[[ RECORDS open ]]
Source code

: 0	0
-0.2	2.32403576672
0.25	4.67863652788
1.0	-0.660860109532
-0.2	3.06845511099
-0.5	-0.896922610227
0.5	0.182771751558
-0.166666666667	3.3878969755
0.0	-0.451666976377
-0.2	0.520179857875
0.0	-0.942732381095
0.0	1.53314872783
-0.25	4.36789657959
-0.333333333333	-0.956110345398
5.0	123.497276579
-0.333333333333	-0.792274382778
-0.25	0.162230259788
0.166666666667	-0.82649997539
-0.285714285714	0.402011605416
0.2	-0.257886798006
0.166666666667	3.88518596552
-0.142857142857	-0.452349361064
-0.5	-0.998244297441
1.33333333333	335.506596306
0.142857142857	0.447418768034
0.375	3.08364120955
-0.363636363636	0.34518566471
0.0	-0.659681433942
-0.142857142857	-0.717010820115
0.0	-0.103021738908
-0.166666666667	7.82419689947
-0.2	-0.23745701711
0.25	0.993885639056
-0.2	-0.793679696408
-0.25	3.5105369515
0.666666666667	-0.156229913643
[[ RECORDS closed ]]
> _WORK INSTRUCTIONS_:
Give an exact copy of all the data shown above.

> _TASK RESULT_:
Source code

: 0	0
-0.2	2.32403576672
0.25	4.67863652788
1.0	-0.660860109532
-0.2	3.06845511099
-0.5	-0.896922610227
0.5	0.182771751558
-0.166666666667	3.3878969755
0.0	-0.451666976377
-0.2	0.520179857875
0.0	-0.942732381095
0.0	1.53314872783
-0.25	4.36789657959
-0.333333333333	-0.956110345398
5.0	123.497276579
-0.333333333333	-0.792274382778
-0.25	0.162230259788
0.166666666667	-0.82649997539
-0.285714285714	0.402011605416
0.2	-0.257886798006
0.166666666667	3.88518596552
-0.142857142857	-0.452349361064
-0.5	-0.998244297441
1.33333333333	335.506596306
0.142857142857	0.447418768034
0.375	3.08364120955
-0.363636363636	0.34518566471
0.0	-0.659681433942
-0.142857142857	-0.717010820115
0.0	-0.103021738908
-0.166666666667	7.82419689947
-0.2	-0.23745701711
0.25	0.993885639056
-0.2	-0.793679696408
-0.25	3.5105369515
0.666666666667	-0.156229913643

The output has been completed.